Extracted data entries
====================

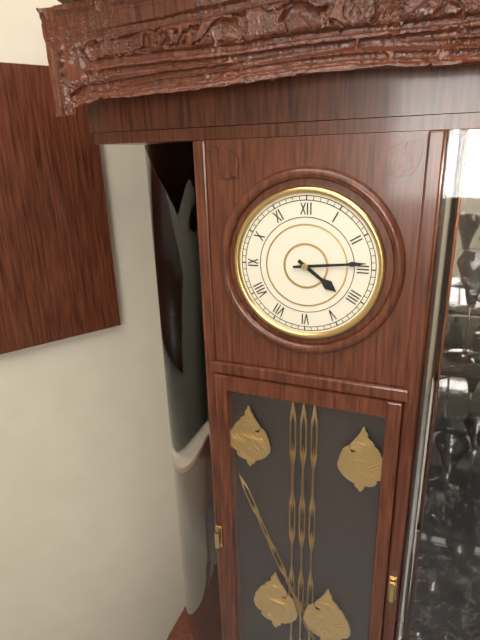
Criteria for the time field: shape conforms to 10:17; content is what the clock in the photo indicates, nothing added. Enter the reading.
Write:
4:14
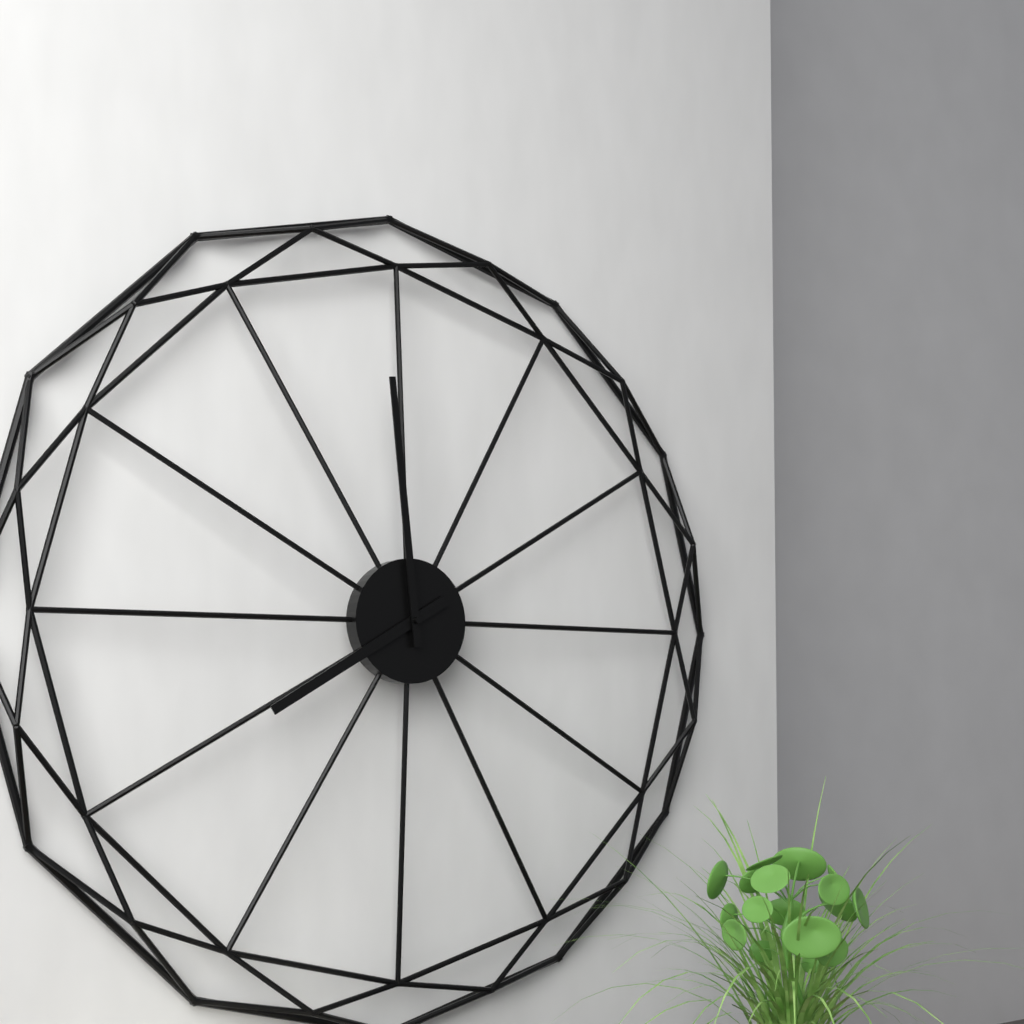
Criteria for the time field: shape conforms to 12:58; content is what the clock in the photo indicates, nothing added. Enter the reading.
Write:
7:59
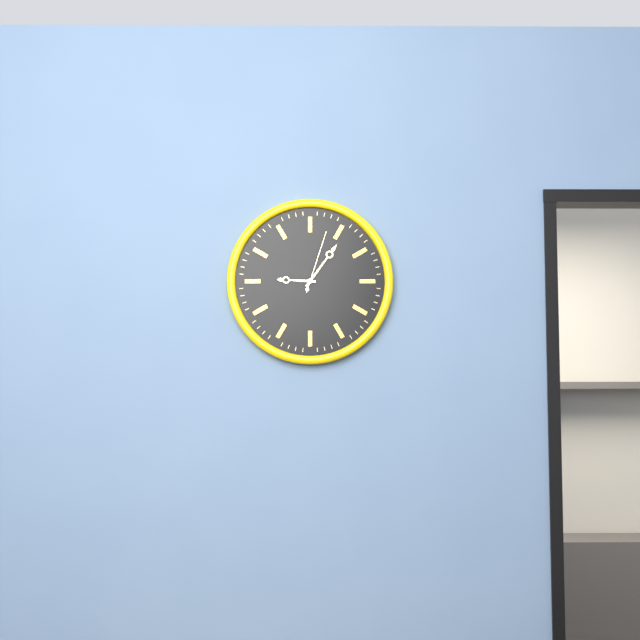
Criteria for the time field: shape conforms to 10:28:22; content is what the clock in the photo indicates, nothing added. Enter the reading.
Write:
9:06:03
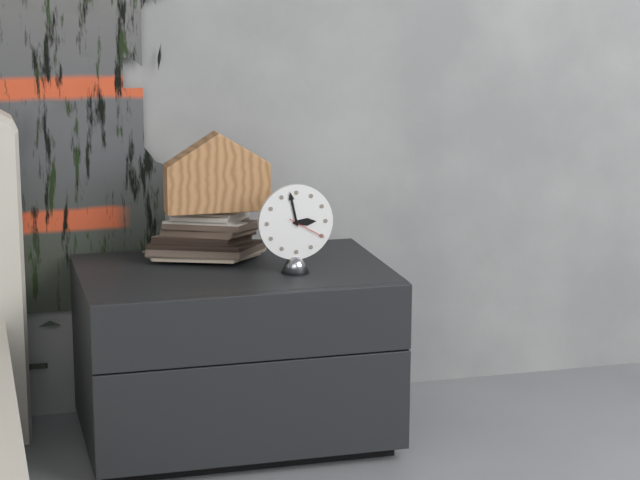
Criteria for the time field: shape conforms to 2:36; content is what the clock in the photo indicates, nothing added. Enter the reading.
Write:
2:58
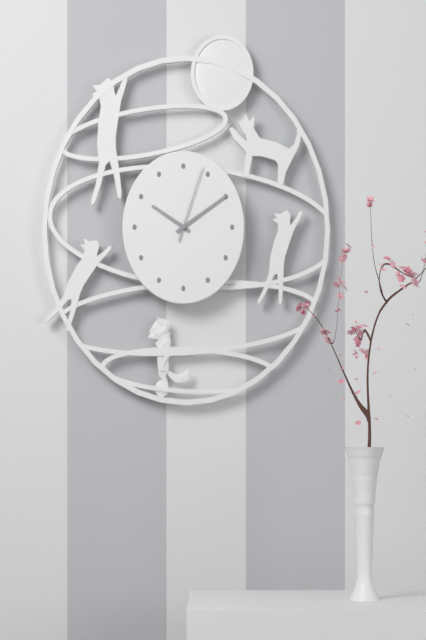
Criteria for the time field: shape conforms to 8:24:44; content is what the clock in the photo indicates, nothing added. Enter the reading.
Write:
10:09:03
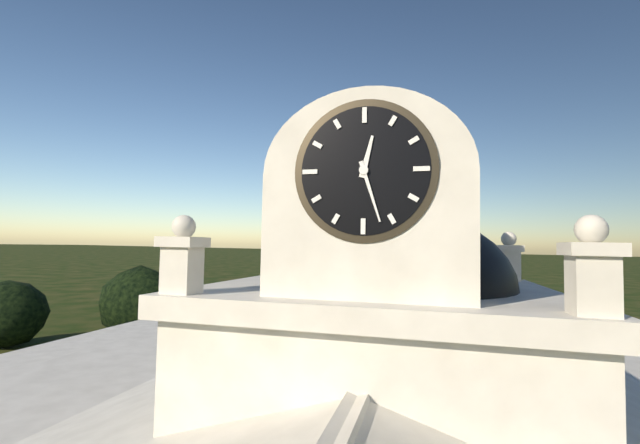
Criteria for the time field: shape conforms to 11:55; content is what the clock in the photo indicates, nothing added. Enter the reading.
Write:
12:27
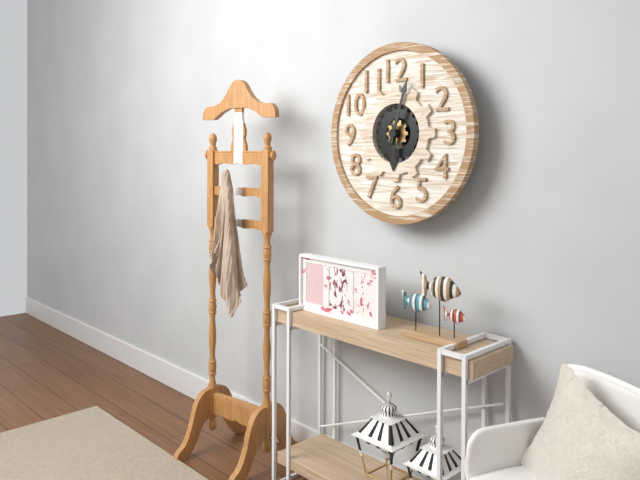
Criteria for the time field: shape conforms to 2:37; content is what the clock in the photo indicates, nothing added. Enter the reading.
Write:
6:03
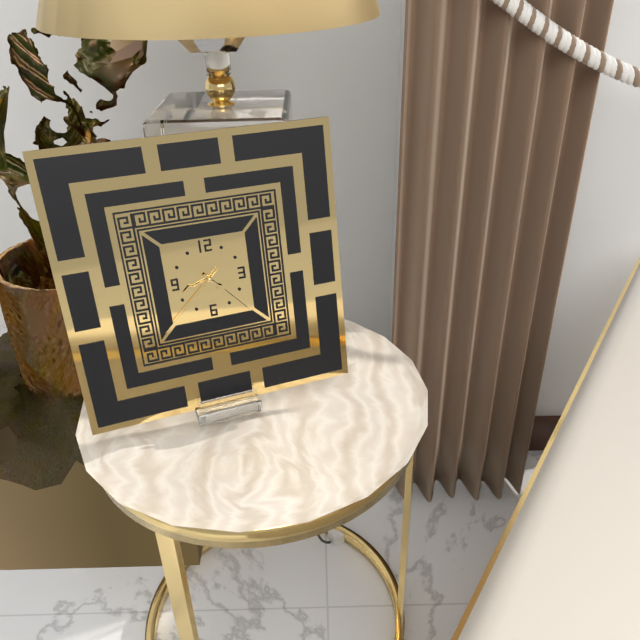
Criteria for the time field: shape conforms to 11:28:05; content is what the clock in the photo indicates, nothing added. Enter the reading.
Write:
8:23:38
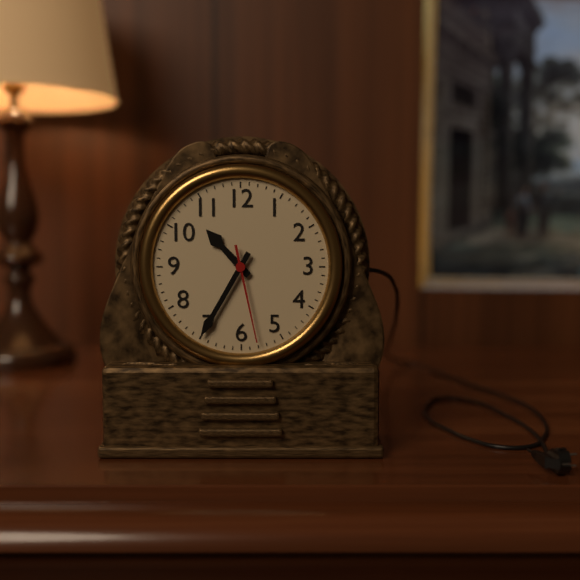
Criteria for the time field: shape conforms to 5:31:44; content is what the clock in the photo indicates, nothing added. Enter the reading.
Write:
10:35:28
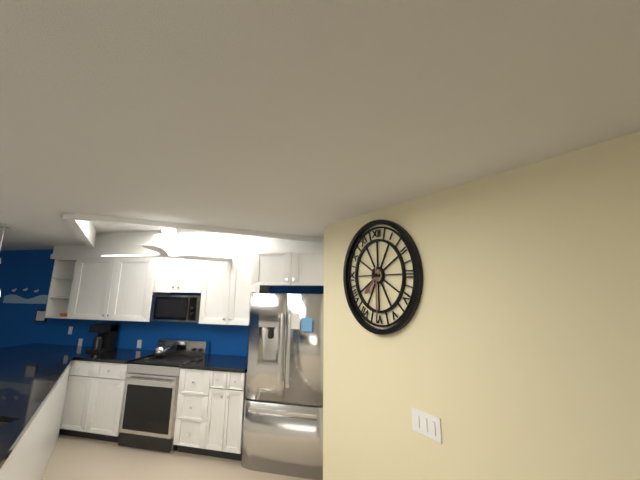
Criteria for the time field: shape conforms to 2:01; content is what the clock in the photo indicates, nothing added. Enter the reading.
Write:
7:30
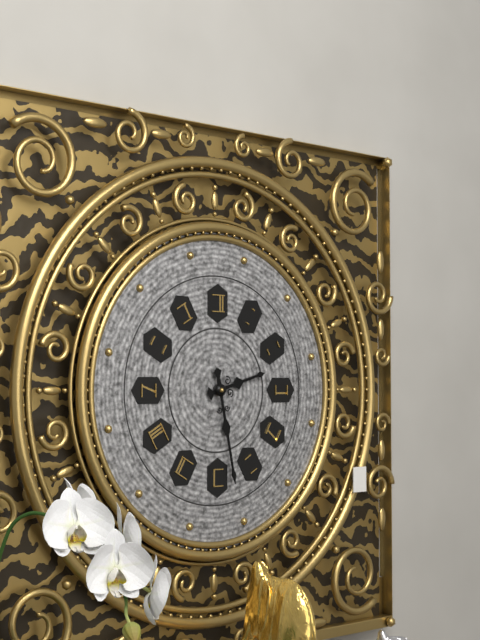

====================

→ **YOUR INSTRUCTIONS**
Rewrite all of the items above, swapping "Enter the reading" for "Type the time shown" and keeping everything else the same. Omit the pictures from your answer.

→ **THE SOLUTION**
Criteria for the time field: shape conforms to 10:17; content is what the clock in the photo indicates, nothing added. Type the time shown.
Write:
4:14
Criteria for the time field: shape conforms to 12:58; content is what the clock in the photo indicates, nothing added. Type the time shown.
Write:
7:59
Criteria for the time field: shape conforms to 10:28:22; content is what the clock in the photo indicates, nothing added. Type the time shown.
Write:
9:06:03
Criteria for the time field: shape conforms to 2:36; content is what the clock in the photo indicates, nothing added. Type the time shown.
Write:
2:58
Criteria for the time field: shape conforms to 8:24:44; content is what the clock in the photo indicates, nothing added. Type the time shown.
Write:
10:09:03
Criteria for the time field: shape conforms to 11:55; content is what the clock in the photo indicates, nothing added. Type the time shown.
Write:
12:27
Criteria for the time field: shape conforms to 2:37; content is what the clock in the photo indicates, nothing added. Type the time shown.
Write:
6:03
Criteria for the time field: shape conforms to 11:28:05; content is what the clock in the photo indicates, nothing added. Type the time shown.
Write:
8:23:38
Criteria for the time field: shape conforms to 5:31:44; content is what the clock in the photo indicates, nothing added. Type the time shown.
Write:
10:35:28
Criteria for the time field: shape conforms to 2:01; content is what the clock in the photo indicates, nothing added. Type the time shown.
Write:
7:30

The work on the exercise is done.